** Opening Data extract block **

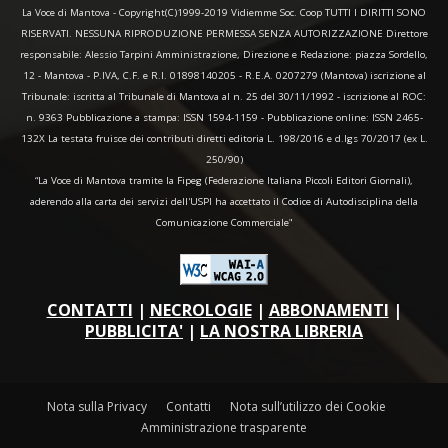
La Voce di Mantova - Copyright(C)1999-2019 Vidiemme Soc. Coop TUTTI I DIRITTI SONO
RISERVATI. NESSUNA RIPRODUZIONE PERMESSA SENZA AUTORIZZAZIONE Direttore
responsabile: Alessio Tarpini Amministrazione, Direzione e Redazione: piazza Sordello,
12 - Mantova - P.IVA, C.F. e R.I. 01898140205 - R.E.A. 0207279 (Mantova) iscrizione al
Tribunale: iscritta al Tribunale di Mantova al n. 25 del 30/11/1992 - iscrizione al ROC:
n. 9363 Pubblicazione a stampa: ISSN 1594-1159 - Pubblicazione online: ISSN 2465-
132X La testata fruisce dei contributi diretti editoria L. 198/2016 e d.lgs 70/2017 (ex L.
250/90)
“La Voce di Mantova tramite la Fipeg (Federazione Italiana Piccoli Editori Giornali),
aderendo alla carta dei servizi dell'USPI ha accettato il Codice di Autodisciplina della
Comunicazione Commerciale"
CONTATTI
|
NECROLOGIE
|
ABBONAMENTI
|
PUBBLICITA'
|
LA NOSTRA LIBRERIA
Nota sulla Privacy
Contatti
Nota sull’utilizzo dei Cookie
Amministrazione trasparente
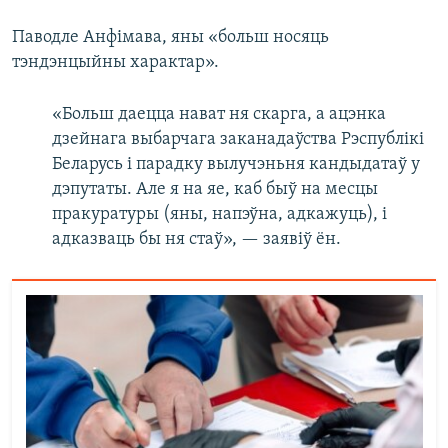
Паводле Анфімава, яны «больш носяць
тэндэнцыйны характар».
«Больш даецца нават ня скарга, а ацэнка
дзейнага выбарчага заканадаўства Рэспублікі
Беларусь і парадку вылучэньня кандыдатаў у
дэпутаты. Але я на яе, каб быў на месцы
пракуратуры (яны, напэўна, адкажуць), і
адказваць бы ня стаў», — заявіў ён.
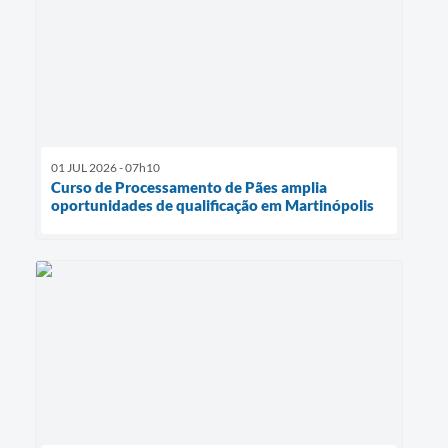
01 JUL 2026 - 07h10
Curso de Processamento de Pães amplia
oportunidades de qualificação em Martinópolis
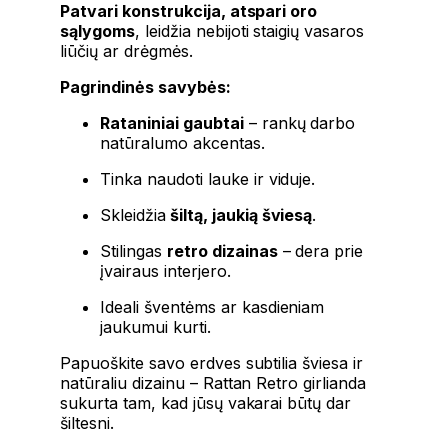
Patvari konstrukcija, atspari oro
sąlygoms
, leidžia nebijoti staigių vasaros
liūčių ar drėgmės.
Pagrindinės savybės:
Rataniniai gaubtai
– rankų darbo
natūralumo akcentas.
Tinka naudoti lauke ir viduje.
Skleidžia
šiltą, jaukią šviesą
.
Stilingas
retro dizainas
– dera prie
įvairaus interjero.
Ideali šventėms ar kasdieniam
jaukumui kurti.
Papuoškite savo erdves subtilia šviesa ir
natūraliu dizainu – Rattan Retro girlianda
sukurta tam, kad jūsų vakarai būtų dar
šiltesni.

** Closing Data extract block **

Task to complete: Above are the entries. Quote exactly the lines from the one bearing "12 - Mantova" through the one bearing "Tribunale: iscritta al".

Solution below:
12 - Mantova - P.IVA, C.F. e R.I. 01898140205 - R.E.A. 0207279 (Mantova) iscrizione al
Tribunale: iscritta al Tribunale di Mantova al n. 25 del 30/11/1992 - iscrizione al ROC:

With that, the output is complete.